While her three books have very different settings and plots and even fall into different genres, all center on families and relationships. “I like to take people who are relatable and throw them into really, really difficult situations and see how they dig their way out,” Ms. Brown says. “I am really interested in people’s bad decisions,” she says, finding good decisions “boring.”

Writing is her job

Writing is Ms. Brown’s job. After dropping her children off at their Los Angeles Unified School District public schools in the morning she goes to her desk at Suite 8, an office shared by 25 writers who rent (or share) desks. Ms. Brown says the set-up gives the writers a chance to get out of their homes and away from their children, but to be surrounded by fellow writers. “It’s amazing I love it. I’m kind of a social person anyway,” she says, and notes she spent eight years working in newsrooms.

“LA’s not known as a big writing town,” she says, “but it’s funny, there’s actually a lot of writers.” Silverlake, Ms. Brown says, is more like Berkeley than Atherton, with many residents who work in the creative industries. “It’s a little bit bohemian,” she says. “I love it there.”

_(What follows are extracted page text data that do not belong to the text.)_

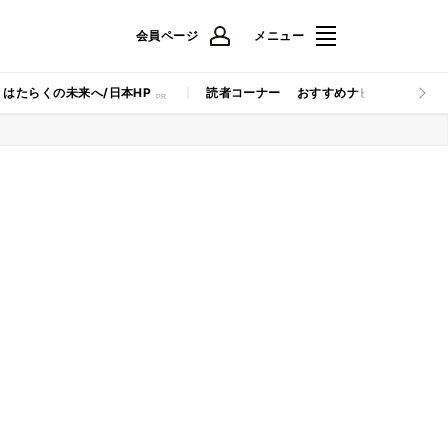
会員ページ
メニュー
はたらくの未来へ/日本HP
読者コーナー
おすすめナビ
マイナビB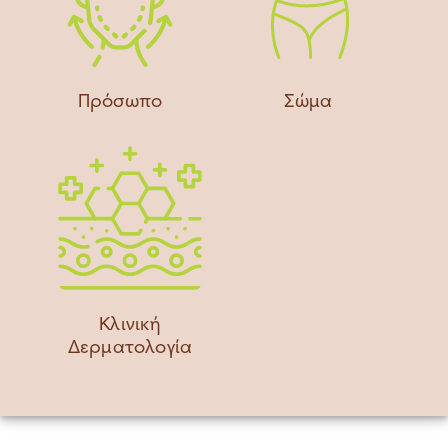
Πρόσωπο
Σώμα
Κλινική
Δερματολογία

Ms. Brown says she considers herself lucky to have been able to support herself as a novelist without taking another job, although she does still write freelance pieces, mostly essays.

She loves “just having readers” out there reading what she writes.

She also appreciates the fact that as a writer, she has reason to read lots of novels. “I read a ton. I read one or two books a week,” she says. “I will pick up books for two reasons: one, because I’ve heard they’re really good; and two, they might be relevant to what I’m working on.”

Reconnecting

While the first-grade teacher who initially inspired Ms. Brown didn’t make it to the Kepler’s reading, 74-year-old Shannon Griscomb, who taught her in her junior year at Menlo-Atherton was there.

“It’s so satisfying to connect with kids you hoped would bloom and blossom,” but whose fates you usually don’t know, Ms. Griscomb said, before getting her former student to sign her novel for her.

“It’s wonderful to connect with them later and know what they did,” she said.